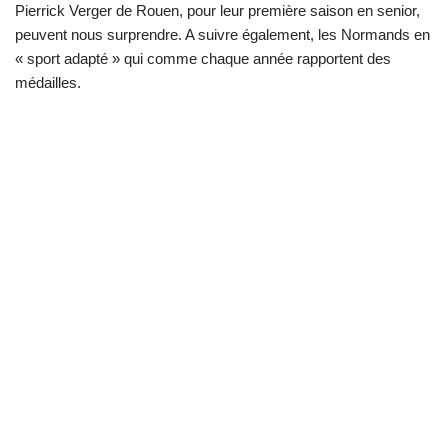
Pierrick Verger de Rouen, pour leur première saison en senior,
peuvent nous surprendre. A suivre également, les Normands en
« sport adapté » qui comme chaque année rapportent des
médailles.
Neve
| Propulsé par
WordPress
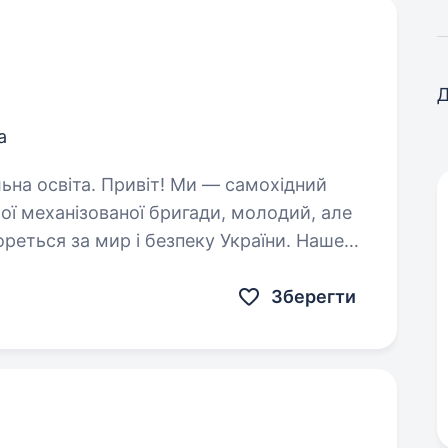
Д
а
! Ми — самохідний
ої механізованої бригади, молодий, але
ореться за мир і безпеку України. Наше
их людей і країну,…
Зберегти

----------------

Please return every line of the listing above that contains the word "année".

● OUTPUT OF THE TASK
« sport adapté » qui comme chaque année rapportent des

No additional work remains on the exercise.